The MA requires 24 credit hours (8 courses) at the 6000 and 7000 levels, plus a thesis.
According to their specialization, students will fall into one of the following two tracks: ancient and early modern studies (track I), or modern and contemporary studies (track II). Distribution requirements call for students in both tracks to take one class in each of the following three areas: 1) Classical, Byzantine, Medieval, Pre-Columbian; 2) Renaissance, Baroque, Colonial Latin American; 3) American; Modern Europe, US, Caribbean, and Latin America. Students in each track are also expected to take three classes with the regular faculty teaching in the area that most closely relates to their own research, and who will most likely be in their theses committees.
600-level courses are seminars taken by juniors and seniors as well as graduate students.

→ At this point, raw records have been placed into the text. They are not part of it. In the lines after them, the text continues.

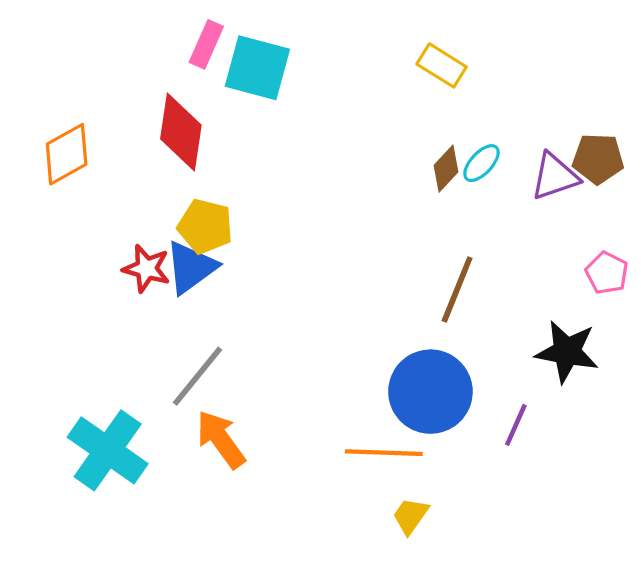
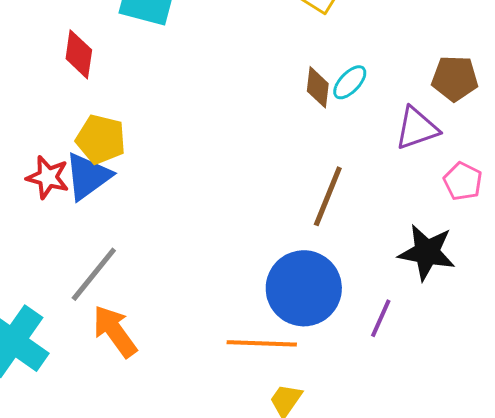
red diamond: (181, 132) -> (79, 54), size x0.7
brown diamond: (446, 169) -> (318, 87), turned -36
purple triangle: (555, 176) -> (417, 128), moved

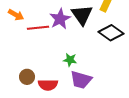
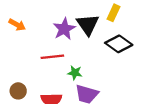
red line: (38, 28) -> (52, 57), moved
brown circle: (27, 77) -> (18, 91), moved

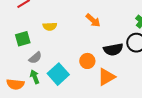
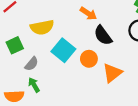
yellow semicircle: (50, 26) -> (42, 27), size x1.5
black semicircle: (113, 49) -> (103, 35), moved, turned 72
cyan square: (58, 74) -> (63, 50), moved

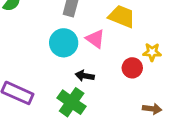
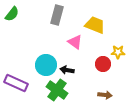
cyan circle: (64, 43) -> (46, 65), moved
brown arrow: (152, 109) -> (105, 95), moved

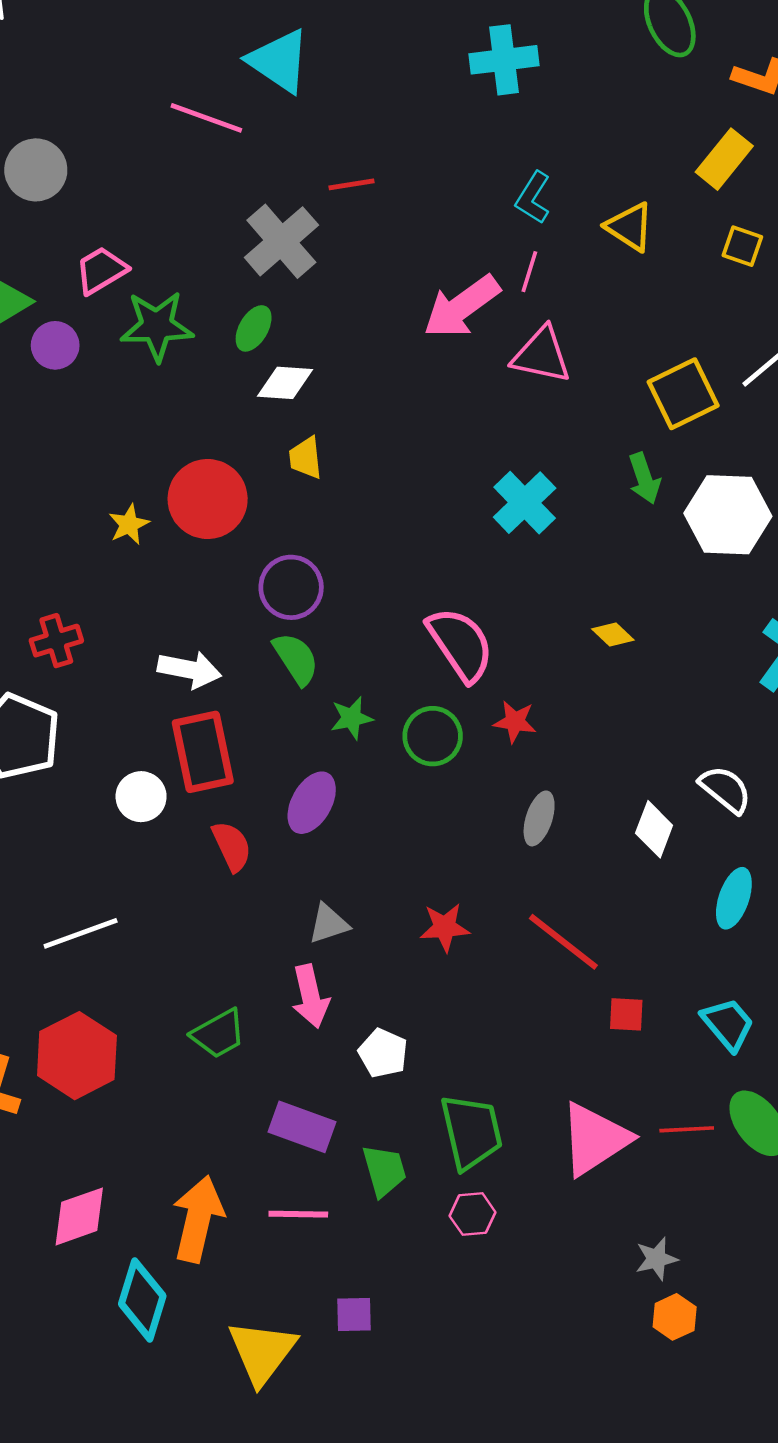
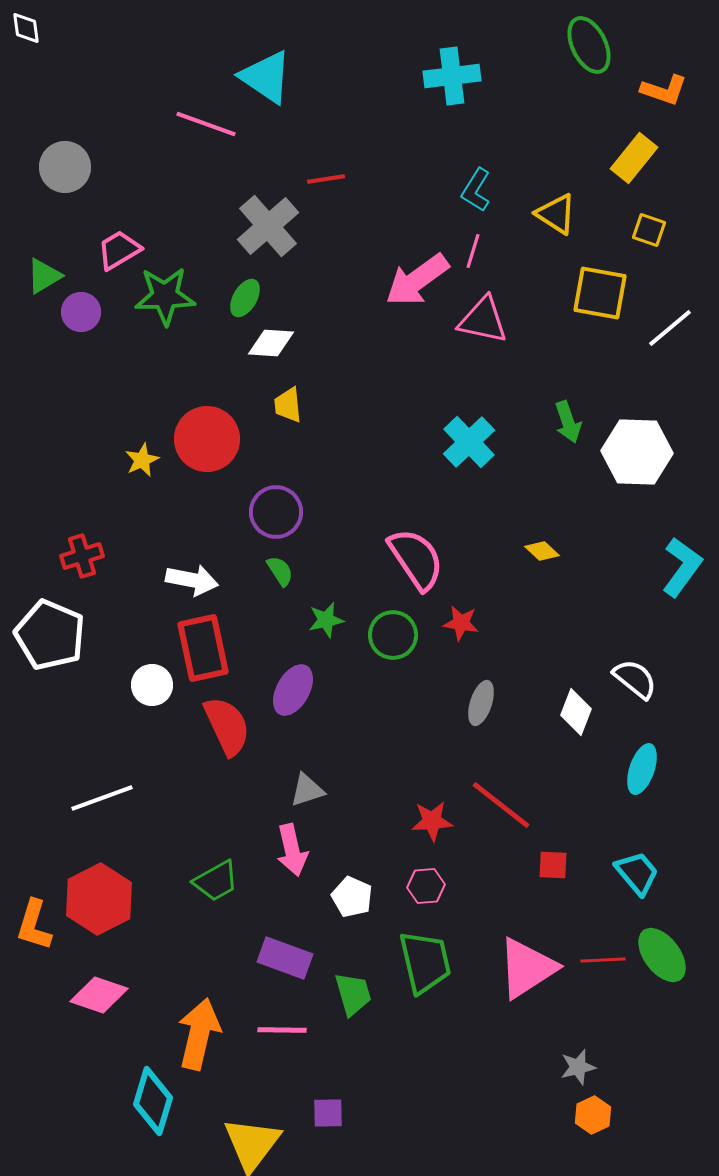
yellow square: (683, 394) -> (600, 293), moved, turned 36
green semicircle: (296, 659) -> (280, 571), size x0.7
red semicircle: (232, 846) -> (227, 726), size x1.4
red star: (445, 927) -> (432, 821), moved
pink hexagon: (473, 1214) -> (426, 886), moved
pink diamond: (79, 1216) -> (99, 995), moved, turned 38

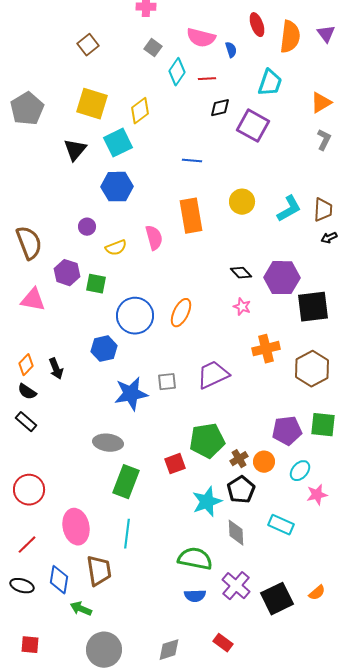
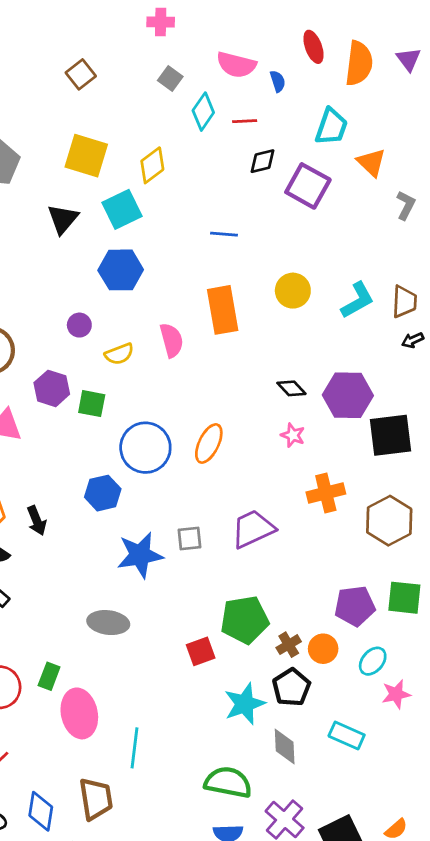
orange triangle: (321, 103) -> (371, 163), moved, turned -45
green rectangle: (126, 482) -> (49, 676), moved, size x0.6
pink ellipse: (76, 527) -> (79, 713), moved

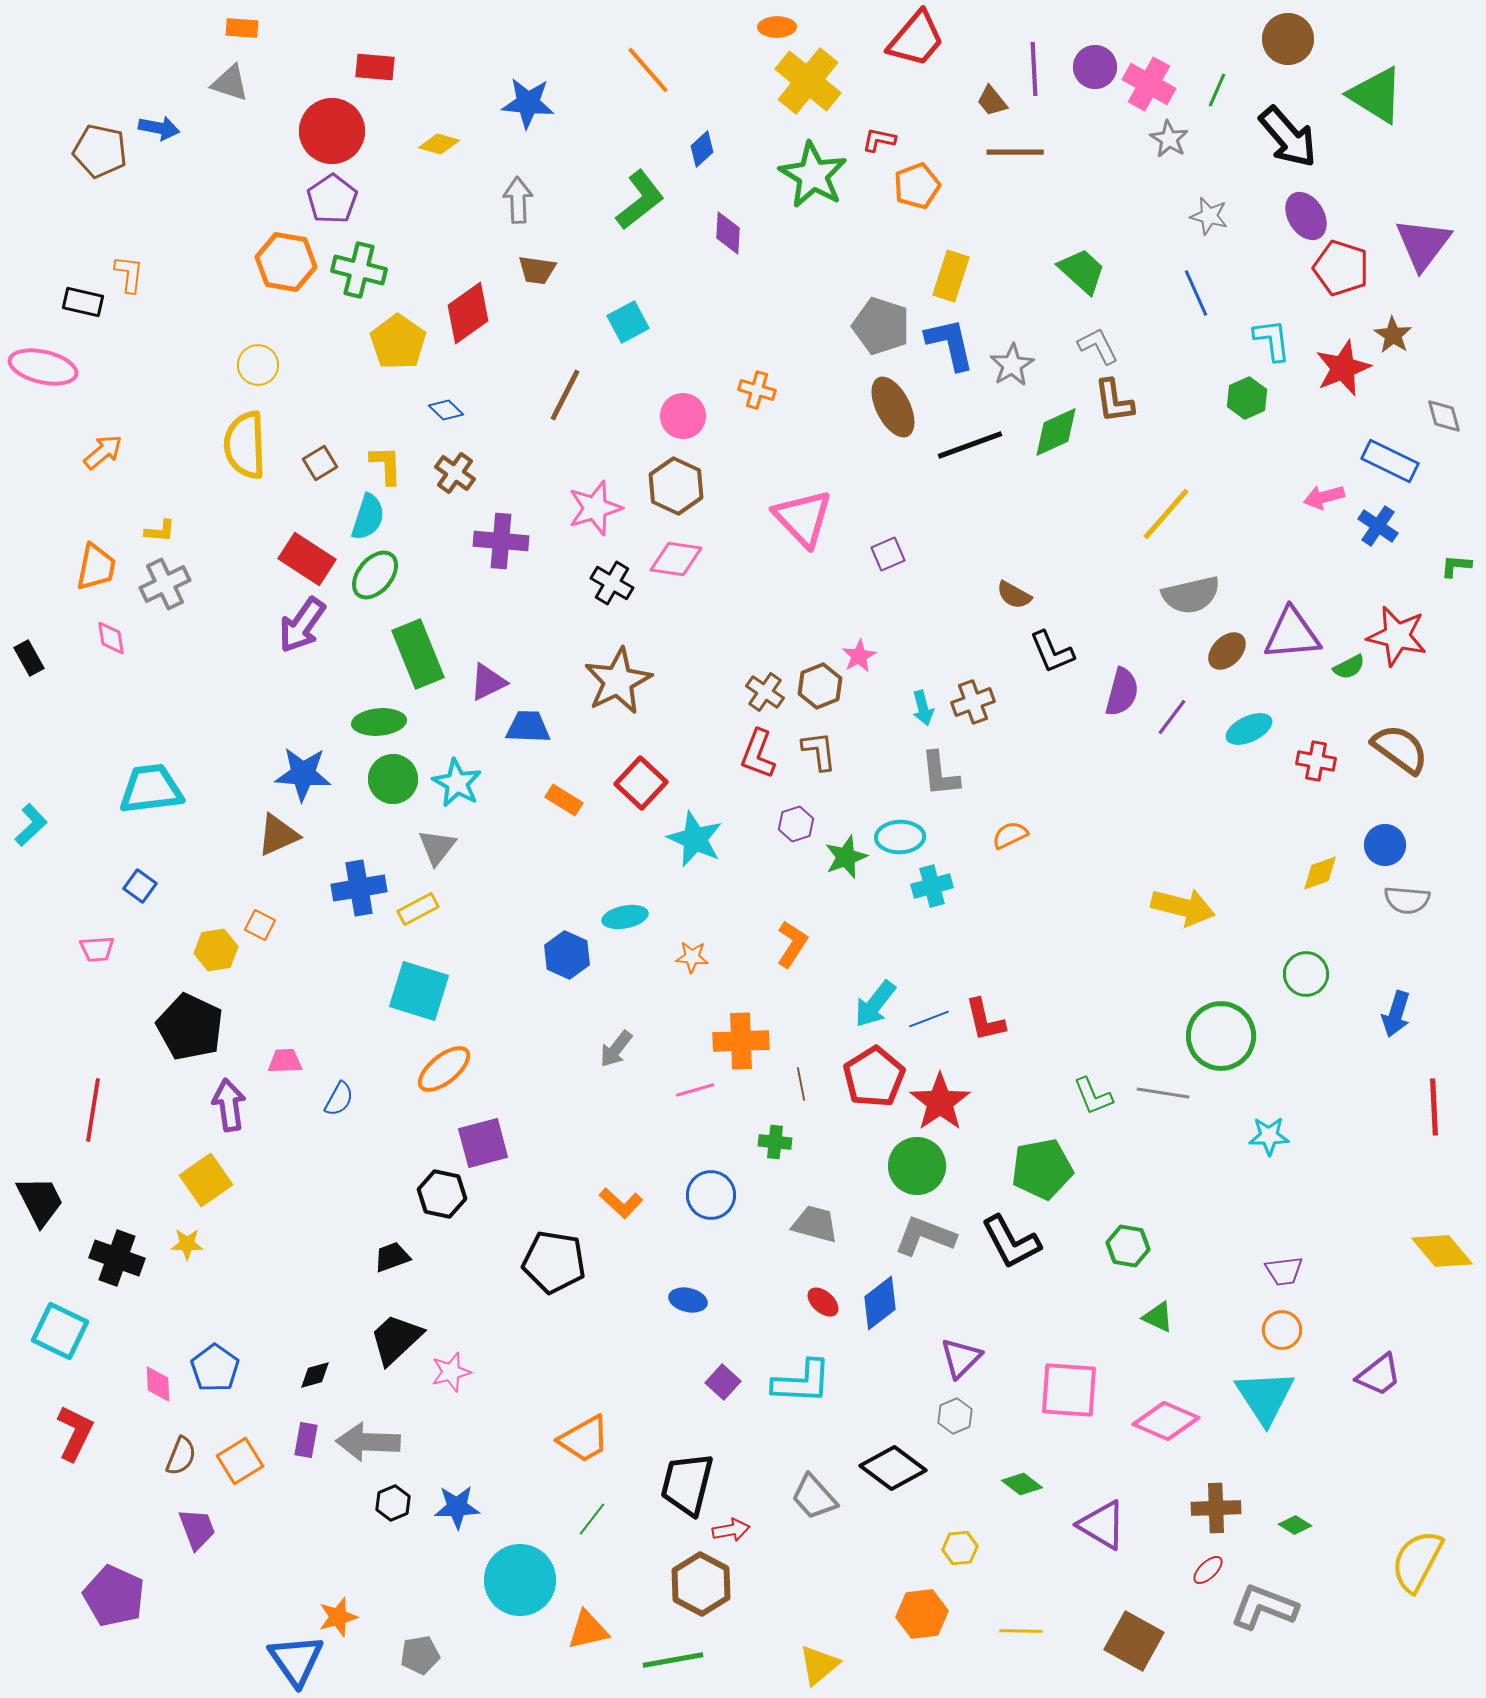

The 700-level courses are for graduate students only and are sometimes taught in tandem with 300-level courses for undergraduates. Recent courses have included: Medieval Manuscripts; Giotto and the Art of the Narrative; Leonardo’s World; Renaissance Empires of Exchange; Early Modern Copies; Jesuits and the Globe; Race and National Mythologies in American Art and Visual Culture; Interracial Themes in Western Art from the Queen of Sheba to Barack Obama; Scandals of Modern Art; Paris: Capital of the Nineteenth Century; Reading Abstract Expressionism; Art and the AIDS Crisis; Mexican Manuscript Painting; Images and Meaning; Global Surrealisms; Art History: Theory and Methods. With the permission of their graduate advisor, students may take two courses outside the art history program.